Create a serene woodland oasis in miniature by bringing a variety of live mosses and lichens into your home. We recommend adding them to your terrariums and vivariums, giving them their own mossarium, or highlighting an especially gorgeous piece under a glass cloche. Keeping live moss looking green and lush can be intimidating but with the helpful humidity of an enclosed container and taking care not to overwater, you can be quite successful! Here are our five favorite mosses and lichens to give your indoor mossy fairyland a boost...

Pillow Moss

Botanical name: Leucobryum glaucum

Also known as cushion moss or pincushion moss, this is the quintessential mounding moss! It grows in clumps and new growth begins as ‘clumplets’ around the edges of the original cushion. Pillow moss needs medium light indoors and a temperature between 65-80 F. This moss is a humidity lover and does well in a closed terrarium setting. Keep the soil damp to the touch but not soggy. If mold does begin, open the terrarium more often to allow in air circulation.

Delicate Fern Moss

Botanical name: Thuidium delicatulum
A favorite in fairy garden terrariums, the long ‘fronds’ of thuidium moss resemble a perfect tiny thicket of ferns. It forms a fairly dense layer in terrariums so keep that in mind when designing your landscape. Give fern moss medium light and high humidity and regular, even moisture. This moss particularly loves a good misting!

Mood Moss

Botanical name: Dicranum Scoparium
Mood moss is another clumping option but the taller, denser tufts look more like windswept plains. We love to use this to suggest cliffs in a miniature landscape. Mood moss, as with the others, likes medium light and high humidity. Though it looks the best when saturated, constant watering isn’t healthy for mood moss and it can go through dry spells just fine.

Feather Moss

Botanical name: Hypnum imponens
If you’ve worked with ‘sheet moss,’ it was likely in the hypnum genus. This moss is great for covering an area with a mossy carpet. The mat-forming structure lends a beautiful simplicity to your little landscape.
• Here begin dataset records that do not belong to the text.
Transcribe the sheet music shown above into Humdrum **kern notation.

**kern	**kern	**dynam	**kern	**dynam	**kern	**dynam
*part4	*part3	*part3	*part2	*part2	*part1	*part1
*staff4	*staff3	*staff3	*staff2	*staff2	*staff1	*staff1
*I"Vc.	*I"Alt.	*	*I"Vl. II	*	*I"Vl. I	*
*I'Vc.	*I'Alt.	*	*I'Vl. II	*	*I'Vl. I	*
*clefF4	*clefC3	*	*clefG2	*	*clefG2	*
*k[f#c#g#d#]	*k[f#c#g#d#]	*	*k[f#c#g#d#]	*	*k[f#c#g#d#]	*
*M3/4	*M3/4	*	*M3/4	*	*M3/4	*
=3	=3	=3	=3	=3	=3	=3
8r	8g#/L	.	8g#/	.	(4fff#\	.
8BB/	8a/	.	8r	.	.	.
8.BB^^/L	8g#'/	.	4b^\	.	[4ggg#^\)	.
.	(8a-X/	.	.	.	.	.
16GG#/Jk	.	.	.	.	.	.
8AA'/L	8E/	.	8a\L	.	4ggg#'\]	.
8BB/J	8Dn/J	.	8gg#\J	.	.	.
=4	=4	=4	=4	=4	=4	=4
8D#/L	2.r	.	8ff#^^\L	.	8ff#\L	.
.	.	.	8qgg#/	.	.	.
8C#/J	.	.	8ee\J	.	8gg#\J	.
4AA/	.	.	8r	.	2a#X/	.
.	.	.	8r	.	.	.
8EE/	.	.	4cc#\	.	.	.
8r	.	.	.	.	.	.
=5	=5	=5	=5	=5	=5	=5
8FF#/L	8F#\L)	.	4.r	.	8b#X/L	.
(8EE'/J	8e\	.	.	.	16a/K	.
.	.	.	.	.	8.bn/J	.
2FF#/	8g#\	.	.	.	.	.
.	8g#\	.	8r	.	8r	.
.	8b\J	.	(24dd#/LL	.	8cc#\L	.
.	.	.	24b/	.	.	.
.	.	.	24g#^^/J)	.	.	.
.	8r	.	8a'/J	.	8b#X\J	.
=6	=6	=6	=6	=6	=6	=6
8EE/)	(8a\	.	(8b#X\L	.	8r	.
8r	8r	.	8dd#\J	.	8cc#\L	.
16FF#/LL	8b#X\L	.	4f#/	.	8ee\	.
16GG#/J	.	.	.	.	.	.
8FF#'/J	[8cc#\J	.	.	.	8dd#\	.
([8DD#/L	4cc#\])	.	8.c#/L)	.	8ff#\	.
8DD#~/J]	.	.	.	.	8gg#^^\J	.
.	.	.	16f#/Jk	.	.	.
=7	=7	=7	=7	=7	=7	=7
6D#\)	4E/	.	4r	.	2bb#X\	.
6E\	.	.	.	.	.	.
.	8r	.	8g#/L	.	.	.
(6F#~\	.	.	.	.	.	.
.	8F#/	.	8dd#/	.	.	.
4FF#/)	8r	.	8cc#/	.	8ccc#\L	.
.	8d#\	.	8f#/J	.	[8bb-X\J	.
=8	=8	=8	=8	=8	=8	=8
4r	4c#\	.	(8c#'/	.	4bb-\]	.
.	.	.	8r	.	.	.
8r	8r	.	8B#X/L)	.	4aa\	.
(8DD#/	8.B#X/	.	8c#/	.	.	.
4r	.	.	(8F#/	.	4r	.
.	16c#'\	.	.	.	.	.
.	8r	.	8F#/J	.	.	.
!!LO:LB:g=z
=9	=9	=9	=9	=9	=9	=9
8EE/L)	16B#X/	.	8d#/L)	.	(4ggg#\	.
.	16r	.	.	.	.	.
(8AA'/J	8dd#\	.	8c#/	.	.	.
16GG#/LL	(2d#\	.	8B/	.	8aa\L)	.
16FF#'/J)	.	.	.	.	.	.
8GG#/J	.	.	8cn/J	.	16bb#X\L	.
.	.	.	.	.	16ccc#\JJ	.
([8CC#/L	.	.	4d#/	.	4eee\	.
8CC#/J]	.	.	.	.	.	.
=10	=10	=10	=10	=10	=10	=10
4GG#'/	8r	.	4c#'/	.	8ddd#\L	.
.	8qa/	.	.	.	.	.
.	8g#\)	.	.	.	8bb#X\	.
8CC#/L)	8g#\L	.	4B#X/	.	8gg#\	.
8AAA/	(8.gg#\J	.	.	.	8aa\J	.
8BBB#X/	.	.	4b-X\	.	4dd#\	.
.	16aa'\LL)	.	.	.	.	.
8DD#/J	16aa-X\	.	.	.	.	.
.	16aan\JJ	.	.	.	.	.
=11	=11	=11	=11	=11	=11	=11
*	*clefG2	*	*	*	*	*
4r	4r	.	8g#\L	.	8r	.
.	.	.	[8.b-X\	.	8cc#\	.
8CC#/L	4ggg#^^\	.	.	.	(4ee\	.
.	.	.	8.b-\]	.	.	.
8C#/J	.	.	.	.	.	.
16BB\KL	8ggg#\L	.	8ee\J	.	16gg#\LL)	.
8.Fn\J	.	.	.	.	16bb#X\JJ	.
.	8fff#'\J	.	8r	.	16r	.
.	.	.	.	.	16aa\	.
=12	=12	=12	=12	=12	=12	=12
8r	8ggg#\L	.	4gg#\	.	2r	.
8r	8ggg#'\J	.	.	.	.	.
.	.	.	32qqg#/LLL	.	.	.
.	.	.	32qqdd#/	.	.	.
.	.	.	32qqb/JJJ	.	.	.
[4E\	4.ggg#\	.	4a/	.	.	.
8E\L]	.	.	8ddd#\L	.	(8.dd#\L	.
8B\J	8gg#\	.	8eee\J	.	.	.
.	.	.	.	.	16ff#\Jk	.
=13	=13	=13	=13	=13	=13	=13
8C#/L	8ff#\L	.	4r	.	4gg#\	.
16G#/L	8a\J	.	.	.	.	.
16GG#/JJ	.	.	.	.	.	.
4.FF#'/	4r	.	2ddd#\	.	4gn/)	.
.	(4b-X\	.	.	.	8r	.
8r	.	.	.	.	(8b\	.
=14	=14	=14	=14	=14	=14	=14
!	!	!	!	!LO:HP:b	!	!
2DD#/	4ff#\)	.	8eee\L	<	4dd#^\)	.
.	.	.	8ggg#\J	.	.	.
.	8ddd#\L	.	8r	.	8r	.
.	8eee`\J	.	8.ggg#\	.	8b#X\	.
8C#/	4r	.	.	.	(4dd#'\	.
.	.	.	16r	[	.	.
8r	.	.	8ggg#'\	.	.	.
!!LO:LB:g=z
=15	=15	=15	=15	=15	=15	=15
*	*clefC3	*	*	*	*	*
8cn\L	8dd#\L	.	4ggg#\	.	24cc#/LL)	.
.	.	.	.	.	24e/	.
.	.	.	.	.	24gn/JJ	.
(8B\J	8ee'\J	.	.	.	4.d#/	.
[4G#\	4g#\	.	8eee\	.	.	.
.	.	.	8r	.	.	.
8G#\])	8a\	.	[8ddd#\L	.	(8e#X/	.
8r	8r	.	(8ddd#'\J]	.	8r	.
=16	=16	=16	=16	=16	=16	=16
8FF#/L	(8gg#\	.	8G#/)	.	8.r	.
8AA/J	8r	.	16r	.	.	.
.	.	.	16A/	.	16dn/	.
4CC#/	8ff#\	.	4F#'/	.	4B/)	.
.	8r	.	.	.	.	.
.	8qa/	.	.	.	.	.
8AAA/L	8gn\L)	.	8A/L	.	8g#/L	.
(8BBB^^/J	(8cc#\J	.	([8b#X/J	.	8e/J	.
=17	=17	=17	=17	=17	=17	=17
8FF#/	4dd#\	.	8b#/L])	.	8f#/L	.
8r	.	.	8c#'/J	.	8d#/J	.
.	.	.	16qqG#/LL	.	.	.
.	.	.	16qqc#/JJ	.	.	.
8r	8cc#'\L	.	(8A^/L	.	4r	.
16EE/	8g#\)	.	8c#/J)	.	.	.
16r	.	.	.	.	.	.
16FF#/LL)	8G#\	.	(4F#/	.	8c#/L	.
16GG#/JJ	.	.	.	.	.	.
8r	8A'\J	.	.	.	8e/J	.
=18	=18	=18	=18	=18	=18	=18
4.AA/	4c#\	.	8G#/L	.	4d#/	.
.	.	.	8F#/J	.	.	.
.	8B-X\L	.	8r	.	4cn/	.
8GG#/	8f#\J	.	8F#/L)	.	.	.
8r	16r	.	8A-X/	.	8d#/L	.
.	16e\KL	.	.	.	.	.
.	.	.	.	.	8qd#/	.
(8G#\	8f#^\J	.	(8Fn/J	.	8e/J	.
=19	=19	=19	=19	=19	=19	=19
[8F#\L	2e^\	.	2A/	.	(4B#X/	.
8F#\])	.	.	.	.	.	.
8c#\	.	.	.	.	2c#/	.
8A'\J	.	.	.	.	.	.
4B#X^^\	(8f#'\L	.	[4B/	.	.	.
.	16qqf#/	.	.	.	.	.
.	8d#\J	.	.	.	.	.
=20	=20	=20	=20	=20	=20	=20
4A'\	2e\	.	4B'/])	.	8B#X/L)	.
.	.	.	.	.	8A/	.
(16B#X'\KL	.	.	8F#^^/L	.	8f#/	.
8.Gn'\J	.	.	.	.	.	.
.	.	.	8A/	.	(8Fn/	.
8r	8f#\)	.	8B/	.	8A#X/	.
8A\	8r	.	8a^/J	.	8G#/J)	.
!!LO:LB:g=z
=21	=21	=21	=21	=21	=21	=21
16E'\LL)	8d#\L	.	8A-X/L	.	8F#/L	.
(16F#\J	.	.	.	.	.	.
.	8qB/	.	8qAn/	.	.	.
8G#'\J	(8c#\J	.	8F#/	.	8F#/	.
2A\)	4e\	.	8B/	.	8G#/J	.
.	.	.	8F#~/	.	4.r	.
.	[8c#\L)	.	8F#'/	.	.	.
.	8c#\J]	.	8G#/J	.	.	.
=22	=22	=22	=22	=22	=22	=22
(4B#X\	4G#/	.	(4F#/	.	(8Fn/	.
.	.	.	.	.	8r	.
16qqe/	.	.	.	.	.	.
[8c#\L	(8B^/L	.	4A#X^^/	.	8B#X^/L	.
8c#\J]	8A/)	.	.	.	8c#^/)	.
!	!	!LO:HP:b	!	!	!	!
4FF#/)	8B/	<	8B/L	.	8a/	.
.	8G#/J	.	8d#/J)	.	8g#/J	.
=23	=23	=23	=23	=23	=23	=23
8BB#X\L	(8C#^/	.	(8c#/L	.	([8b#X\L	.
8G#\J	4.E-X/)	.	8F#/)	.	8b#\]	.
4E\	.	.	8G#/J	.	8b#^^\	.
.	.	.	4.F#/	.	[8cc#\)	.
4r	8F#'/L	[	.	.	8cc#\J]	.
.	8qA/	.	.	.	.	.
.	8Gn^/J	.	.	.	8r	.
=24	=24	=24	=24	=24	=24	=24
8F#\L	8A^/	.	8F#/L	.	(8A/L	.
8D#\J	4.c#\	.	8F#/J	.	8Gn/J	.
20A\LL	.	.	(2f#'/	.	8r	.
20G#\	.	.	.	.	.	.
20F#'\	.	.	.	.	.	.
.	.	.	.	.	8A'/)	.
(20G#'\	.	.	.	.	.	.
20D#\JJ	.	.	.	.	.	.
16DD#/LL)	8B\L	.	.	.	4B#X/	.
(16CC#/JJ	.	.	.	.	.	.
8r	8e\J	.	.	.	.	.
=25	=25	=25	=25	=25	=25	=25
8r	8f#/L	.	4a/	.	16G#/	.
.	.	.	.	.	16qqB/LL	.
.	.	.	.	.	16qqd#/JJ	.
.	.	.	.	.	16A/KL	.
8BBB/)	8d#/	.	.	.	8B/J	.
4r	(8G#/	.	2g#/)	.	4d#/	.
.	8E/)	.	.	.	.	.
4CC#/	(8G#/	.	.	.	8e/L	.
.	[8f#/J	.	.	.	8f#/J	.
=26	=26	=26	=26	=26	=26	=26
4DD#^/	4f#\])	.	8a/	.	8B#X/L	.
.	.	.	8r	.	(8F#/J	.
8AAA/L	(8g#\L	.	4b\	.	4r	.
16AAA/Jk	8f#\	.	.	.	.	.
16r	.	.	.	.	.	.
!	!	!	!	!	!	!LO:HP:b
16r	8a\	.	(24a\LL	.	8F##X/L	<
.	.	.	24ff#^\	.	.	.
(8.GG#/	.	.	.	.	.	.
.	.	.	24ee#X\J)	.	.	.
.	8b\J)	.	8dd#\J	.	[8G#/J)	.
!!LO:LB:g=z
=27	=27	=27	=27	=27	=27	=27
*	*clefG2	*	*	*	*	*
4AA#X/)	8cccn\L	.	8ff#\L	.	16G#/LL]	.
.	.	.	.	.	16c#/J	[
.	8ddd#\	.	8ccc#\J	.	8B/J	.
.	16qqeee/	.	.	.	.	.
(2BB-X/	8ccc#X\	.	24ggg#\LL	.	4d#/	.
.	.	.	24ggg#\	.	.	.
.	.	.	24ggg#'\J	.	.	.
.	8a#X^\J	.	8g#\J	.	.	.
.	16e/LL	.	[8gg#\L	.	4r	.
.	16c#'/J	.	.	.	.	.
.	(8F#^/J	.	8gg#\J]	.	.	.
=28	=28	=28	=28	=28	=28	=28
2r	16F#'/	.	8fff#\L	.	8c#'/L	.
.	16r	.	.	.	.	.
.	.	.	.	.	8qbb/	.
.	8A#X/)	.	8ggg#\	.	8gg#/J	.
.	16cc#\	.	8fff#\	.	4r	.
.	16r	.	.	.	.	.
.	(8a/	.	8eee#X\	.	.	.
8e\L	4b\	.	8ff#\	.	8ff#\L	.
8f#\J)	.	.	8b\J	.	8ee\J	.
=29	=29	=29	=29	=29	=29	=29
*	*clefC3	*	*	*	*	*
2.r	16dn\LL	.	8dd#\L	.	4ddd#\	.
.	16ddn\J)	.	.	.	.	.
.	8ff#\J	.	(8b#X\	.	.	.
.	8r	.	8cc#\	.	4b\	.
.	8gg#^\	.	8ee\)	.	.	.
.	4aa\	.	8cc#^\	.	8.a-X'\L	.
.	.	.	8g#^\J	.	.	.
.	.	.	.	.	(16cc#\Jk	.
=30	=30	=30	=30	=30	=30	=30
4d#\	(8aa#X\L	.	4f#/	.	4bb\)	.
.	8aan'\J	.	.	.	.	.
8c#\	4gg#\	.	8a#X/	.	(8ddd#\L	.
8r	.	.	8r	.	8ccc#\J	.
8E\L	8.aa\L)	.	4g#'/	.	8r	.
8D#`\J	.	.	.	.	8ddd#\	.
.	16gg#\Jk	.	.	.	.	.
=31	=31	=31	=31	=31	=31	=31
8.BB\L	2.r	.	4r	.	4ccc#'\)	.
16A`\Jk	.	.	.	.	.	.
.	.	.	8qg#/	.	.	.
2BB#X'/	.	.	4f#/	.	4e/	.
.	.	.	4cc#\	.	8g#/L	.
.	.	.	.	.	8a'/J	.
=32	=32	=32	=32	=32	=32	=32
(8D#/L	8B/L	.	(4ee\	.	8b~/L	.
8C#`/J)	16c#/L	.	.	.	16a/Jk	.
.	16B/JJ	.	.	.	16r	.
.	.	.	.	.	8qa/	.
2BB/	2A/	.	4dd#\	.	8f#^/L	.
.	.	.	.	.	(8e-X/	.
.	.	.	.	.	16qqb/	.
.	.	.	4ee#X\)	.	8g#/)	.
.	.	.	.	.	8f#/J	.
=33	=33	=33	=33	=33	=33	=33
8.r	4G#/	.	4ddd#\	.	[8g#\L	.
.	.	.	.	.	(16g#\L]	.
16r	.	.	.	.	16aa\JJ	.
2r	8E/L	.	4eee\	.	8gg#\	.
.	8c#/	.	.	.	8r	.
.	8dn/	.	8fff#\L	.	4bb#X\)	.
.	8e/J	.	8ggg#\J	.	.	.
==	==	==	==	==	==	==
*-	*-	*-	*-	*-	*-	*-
Sheet moss enjoys medium to low light terrarium situations and should never be placed in direct sun. This can be a lower water moss than others, and is susceptible to rot, so be mindful of your watering habits with this one.

Cup Lichen

Botanical name: Cladonia cristatella and Cladonia asahinae
Cup lichens are wonderful in open terrariums and fairy gardens. We also love to use them as top dressings around temperate bonsai trees. C. cristatella (Bristish Soldier Lichen) has red tips that resemble the tiniest fairy mushrooms. C. asahinae (Pixie Cup Lichen) resemble their common name, looking like little green cups. These two types of Cladonia need medium light (they are found growing on moss in forest shade) and prefer a drier base but still high humidity. We recommend placing them in the part of your terrarium with the greatest airflow.